Webber and his team-mates, Brendon Hartley and Timo Bernhard, found themselves leading the 82nd running of the Grand Prix d’Endurance late on Sunday morning after the two leading Audis had encountered problems.
Hopes for Webber and the Porsche factory team, making a return to the main class of the event for the first time since the late 1990s, were high and as the race progressed, the German manufacturer looked set to claim another historic victory.
During the 20th hour, the number 20 Porsche took the lead with Timo Bernhard at the wheel and at 12.36, he handed the car to Webber for a stint that would take the car to the end of the race.
However, less than 20 minutes later, Webber was forced to slow the car as his powertrain failed and he had to retire from the race.
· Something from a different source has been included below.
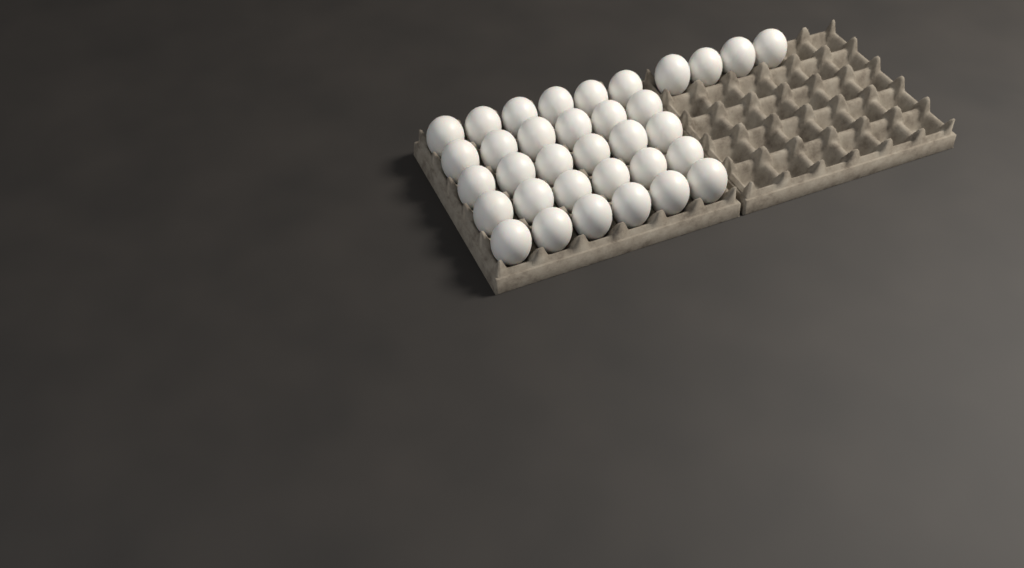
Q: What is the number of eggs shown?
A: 34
The second Porsche 919-Hybrid, driven by Romian Dumas, Neel Jani and Marc Lieb ran well, but like its sister car, also ran into powertrain problems. The car was not classified by race organisers despite finishing.
Afterwards, Webber said: “That was tough for everyone.
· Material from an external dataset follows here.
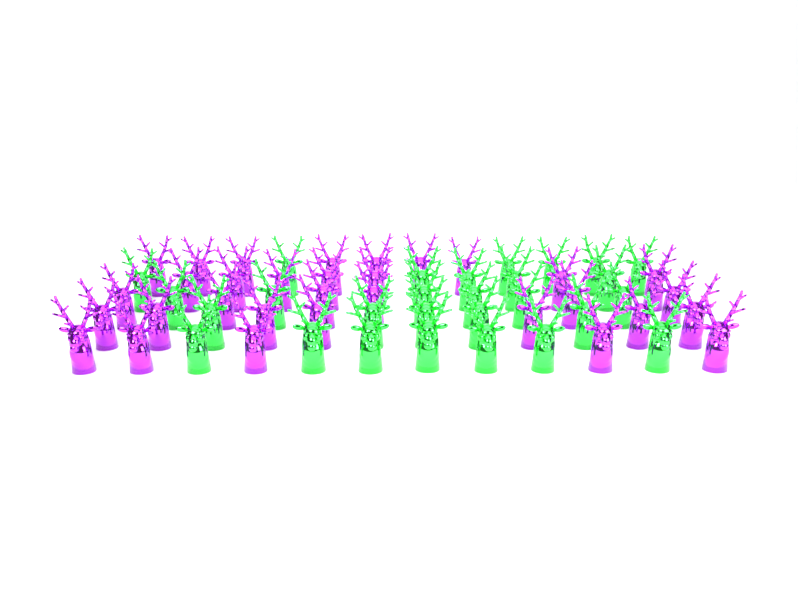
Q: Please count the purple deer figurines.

“It would have been such an amazing achievement to go through to the finish. I think we never expected to be in such a great position towards the end of the race.
“What Porsche did is a big feather in its cap. Few people know how hard it is to get the cars to this point in the race. I’m really sorry for the guys.
“There is never ever a good retirement in Le Mans, but today is one of the best you could probably have in a way because we went so far and we learned so much.
“If you stop early you learn nothing and it’s tough. When you stop with a lap to go it’s probably even more brutal. It was our first time here at Le Mans and we were very close to the podium.“
Webber and the Porsche team will now focus on the remaining rounds of the World Endurance Championship, of which Le Mans was a double point-scoring round.
The race was won by the number 2 Audi R18-etron quattro driven by Andre Lotterer, Benoit Treluyer and Marcel Fassler. The number 1 Audi R18 of Marc Gene, Tom Kristensen and Lucas di Grassi finished second, with the Toyota TS040 of Anthony Davidson, Nicolas Lapierre and Sebastien Buemi completing the podium.
Aylesbury’s Alex Kapadia was also in Le Mans as a reserve driver for the Hertz Car Sales Murphy Prototypes team. The local racer drove the team’s Oreca 03-Nissan during the pre-race test but was not required to drive during the actual Le Mans event.
The youngster has hopes of driving for the team in the remaining rounds of the European Le Mans Series (ELMS). He said after the weekend: “Joining the team for the Le Mans weekend has been a great experience and I hope I will be in a position to be back here next year to drive in the actual race.”